I offer no special insight on why The Big Lebowski has become more popular with every passing year except perhaps to note that the Coen brothers movies that preceded and followed it -- Fargo and Oh Brother, Where Art Thou? -- were nominated for nine Academy Awards between them while The Big Lebowski got zip despite brilliantly unselfconscious performances by Jeff Bridges (The Dude) and John Goodman (Walter Sobchack), and a ripping fine screenplay, as well.
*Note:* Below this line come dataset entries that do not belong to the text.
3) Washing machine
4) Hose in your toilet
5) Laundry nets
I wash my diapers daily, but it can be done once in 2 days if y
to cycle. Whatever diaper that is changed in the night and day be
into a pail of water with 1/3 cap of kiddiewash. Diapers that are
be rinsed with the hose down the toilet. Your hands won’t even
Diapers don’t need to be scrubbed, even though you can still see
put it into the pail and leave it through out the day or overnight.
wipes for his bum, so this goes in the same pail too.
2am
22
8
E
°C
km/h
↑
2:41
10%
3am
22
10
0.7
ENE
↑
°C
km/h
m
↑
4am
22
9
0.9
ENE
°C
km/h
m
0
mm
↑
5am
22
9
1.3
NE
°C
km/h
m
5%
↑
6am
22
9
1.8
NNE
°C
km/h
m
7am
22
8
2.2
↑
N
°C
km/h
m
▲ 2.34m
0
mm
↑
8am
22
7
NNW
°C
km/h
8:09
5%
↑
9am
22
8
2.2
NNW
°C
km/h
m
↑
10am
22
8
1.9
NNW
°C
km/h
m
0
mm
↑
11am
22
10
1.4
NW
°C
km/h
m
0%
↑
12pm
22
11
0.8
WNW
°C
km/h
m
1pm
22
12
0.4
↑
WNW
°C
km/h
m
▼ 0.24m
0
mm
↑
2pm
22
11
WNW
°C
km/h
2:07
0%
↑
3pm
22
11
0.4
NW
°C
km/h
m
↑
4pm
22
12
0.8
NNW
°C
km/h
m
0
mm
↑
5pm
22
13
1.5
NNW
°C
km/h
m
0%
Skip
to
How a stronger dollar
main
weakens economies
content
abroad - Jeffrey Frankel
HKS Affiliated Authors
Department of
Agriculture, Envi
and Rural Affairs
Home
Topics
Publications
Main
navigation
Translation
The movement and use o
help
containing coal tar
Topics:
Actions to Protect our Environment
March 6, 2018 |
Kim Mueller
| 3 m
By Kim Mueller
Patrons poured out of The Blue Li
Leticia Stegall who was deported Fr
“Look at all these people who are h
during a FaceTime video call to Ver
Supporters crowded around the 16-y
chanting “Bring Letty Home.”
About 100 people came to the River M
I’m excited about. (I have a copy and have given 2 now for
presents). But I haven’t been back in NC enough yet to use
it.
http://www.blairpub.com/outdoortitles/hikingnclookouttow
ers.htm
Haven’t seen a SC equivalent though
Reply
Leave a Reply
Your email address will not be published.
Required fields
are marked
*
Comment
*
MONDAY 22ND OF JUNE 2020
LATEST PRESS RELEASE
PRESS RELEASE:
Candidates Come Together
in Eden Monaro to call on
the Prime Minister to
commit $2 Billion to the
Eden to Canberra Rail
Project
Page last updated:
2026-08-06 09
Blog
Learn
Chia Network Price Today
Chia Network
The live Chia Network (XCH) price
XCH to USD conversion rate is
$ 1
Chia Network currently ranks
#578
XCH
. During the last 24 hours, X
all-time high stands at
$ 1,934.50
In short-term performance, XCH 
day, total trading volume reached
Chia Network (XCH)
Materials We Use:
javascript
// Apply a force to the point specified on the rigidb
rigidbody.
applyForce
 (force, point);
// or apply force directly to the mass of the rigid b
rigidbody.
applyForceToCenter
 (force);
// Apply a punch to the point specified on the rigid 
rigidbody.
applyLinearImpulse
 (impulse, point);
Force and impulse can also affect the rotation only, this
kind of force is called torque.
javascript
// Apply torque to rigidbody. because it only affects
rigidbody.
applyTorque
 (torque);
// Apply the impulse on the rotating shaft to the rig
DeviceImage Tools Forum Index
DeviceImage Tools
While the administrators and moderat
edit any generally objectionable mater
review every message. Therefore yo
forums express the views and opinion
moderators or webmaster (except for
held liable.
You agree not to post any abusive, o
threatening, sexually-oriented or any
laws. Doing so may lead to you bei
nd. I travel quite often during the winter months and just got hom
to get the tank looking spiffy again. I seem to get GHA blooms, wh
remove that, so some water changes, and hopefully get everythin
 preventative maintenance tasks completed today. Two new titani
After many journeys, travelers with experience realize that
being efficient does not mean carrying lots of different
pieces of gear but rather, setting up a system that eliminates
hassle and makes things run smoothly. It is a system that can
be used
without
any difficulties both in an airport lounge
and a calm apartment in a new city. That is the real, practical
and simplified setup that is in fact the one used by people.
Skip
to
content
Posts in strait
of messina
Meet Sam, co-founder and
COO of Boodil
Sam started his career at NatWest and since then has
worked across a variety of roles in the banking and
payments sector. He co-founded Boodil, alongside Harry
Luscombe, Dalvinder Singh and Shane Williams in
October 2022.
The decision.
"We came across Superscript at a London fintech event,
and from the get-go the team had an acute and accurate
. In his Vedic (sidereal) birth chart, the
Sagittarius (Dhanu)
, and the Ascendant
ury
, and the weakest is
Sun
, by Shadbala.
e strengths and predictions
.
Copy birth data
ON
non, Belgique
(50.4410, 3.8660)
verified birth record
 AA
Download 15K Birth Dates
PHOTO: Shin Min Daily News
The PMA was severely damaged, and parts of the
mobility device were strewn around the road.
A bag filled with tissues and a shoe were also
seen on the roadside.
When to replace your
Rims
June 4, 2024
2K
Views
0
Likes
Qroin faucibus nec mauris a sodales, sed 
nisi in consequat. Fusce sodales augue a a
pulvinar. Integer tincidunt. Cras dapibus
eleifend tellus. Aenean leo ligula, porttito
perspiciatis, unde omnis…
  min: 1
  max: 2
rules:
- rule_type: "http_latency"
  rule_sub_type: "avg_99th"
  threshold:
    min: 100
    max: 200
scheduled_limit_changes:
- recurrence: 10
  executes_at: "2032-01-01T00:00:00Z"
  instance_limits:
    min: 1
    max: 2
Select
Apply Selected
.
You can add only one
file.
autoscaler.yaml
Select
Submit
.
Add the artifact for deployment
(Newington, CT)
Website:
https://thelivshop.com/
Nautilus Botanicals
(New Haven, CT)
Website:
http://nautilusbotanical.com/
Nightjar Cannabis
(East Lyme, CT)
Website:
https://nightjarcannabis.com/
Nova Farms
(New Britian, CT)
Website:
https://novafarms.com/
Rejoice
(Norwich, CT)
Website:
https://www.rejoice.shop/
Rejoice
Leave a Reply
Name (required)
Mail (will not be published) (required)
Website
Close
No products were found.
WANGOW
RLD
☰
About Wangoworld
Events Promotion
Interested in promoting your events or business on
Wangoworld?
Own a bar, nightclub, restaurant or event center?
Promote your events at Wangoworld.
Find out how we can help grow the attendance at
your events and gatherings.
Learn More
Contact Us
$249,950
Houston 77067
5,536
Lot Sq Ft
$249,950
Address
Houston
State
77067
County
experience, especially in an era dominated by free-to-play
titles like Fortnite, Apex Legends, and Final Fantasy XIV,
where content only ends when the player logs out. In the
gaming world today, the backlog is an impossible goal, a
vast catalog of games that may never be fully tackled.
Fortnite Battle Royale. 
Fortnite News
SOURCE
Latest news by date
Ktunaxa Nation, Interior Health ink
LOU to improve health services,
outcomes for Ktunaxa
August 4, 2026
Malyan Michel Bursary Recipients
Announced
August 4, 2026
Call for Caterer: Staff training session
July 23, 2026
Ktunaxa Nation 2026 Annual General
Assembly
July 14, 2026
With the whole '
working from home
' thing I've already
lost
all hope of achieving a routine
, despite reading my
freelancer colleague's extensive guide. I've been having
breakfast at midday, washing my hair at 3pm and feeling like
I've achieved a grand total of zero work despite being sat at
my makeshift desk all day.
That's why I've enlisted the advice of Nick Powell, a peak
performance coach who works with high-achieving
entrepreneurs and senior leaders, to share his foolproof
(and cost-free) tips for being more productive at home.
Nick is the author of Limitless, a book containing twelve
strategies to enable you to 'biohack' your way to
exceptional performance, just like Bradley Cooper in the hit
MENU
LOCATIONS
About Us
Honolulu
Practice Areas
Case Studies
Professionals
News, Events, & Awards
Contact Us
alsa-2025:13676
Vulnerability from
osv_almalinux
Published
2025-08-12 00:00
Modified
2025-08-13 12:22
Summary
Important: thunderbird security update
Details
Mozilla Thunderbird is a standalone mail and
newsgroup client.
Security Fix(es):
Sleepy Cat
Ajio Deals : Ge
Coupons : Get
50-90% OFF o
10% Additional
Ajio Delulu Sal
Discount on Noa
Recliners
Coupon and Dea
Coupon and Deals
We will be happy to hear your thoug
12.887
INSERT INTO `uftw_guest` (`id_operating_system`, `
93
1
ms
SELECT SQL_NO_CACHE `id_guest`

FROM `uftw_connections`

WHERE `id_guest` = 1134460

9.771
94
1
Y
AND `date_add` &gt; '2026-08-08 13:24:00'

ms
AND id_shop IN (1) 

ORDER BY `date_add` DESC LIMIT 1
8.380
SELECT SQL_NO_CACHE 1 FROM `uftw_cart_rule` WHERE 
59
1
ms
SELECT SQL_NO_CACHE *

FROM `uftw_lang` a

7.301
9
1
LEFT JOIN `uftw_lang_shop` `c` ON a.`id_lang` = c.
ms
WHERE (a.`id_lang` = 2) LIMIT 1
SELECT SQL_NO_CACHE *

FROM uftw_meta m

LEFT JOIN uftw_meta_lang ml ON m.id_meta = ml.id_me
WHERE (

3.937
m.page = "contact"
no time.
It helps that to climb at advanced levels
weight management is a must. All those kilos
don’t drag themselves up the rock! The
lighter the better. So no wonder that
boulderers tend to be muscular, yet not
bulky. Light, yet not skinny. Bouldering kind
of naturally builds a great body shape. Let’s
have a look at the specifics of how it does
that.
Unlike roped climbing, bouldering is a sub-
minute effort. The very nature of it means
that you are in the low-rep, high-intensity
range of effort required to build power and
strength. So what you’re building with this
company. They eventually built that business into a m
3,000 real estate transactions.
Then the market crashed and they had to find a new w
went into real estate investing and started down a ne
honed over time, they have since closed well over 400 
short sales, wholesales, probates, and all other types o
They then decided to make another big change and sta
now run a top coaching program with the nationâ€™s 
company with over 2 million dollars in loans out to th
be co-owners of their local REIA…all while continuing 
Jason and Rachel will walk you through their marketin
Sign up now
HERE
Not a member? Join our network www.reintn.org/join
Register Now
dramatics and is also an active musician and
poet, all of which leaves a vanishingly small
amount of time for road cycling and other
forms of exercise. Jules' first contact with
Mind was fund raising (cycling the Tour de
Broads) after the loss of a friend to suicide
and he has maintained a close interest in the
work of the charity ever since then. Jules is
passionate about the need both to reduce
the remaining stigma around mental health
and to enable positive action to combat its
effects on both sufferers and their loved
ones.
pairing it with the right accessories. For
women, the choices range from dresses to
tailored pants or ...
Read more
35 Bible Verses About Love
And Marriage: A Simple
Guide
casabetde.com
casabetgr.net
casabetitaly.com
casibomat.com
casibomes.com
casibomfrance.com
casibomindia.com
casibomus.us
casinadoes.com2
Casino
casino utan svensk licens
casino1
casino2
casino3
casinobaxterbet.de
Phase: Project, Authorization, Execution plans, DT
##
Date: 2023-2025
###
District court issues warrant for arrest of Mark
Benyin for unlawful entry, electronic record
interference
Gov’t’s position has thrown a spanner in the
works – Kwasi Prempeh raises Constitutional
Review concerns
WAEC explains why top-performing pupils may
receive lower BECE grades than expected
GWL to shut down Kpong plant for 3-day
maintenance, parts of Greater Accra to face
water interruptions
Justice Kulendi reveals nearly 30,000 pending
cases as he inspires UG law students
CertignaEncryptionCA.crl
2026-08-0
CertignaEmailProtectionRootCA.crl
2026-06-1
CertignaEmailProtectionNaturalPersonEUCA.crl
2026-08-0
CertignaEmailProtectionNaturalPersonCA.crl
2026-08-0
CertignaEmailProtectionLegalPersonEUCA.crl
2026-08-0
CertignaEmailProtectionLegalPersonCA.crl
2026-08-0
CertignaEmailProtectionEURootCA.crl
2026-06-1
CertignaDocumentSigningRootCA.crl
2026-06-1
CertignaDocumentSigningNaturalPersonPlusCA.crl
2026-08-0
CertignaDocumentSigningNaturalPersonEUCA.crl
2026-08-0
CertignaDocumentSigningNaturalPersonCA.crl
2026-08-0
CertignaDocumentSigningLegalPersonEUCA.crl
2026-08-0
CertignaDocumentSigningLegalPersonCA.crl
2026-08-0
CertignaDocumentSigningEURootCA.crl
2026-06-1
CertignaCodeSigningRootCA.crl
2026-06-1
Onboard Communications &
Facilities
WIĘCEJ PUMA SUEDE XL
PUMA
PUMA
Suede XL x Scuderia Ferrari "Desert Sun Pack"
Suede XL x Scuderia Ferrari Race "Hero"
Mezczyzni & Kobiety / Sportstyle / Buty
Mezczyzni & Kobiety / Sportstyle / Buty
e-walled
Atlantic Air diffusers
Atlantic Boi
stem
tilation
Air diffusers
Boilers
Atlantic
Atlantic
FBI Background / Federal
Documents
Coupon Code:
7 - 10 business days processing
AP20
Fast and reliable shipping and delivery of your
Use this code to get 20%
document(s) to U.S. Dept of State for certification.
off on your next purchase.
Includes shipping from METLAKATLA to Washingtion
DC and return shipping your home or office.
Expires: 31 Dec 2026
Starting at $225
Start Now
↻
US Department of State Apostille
So it began life well back in the pack.

(Casablanca also did only so-so at the box office as one of dozens of World War II-themed movies churned out in 1942 and was rushed into theaters to take advantage of the Allied invasion of North Africa, but it too became a cult favorite before it was embraced by a wider audience and eventually critics as one of the all-time great movies.)

This bring us rather unceremoniously -- or perhaps abruptly -- to the cottage industry in academic navel gazing that The Big Lebowski has fostered.

Despite the silliness of some of the books and papers that professors hither and yon are churning out ("On the White Russian," "'Fuck It, Let's Go Bowling': The Cultural Connotations of Bowling in The Big Lebowski," and my fave, "The Big Lebowski and Paul de Man: Historicizing Irony and Ironizing Historicism") this cottage industry apparently is keeping a fair number of people from becoming slackers like The Dude, if not exactly fast-tracking them to tenure.

Why silliness?

A tome titled The Year's Work In Lebowski Studies is hailed as being chockablock with essays that are "complex, evocative, approachable, and attentive to the film's ironies and nuances," and that to me is just plain silly. It's just a movie, dammit, and to keep going buckets in hand to the Coen brothers' well for stuff that they never intended (the Bridges character was merely based on an old friend who called himself The Dude and, yes, drank White Russians) is wacky, if no threat to the public order.

Will this wackiness continue? You can bet your marmot on it.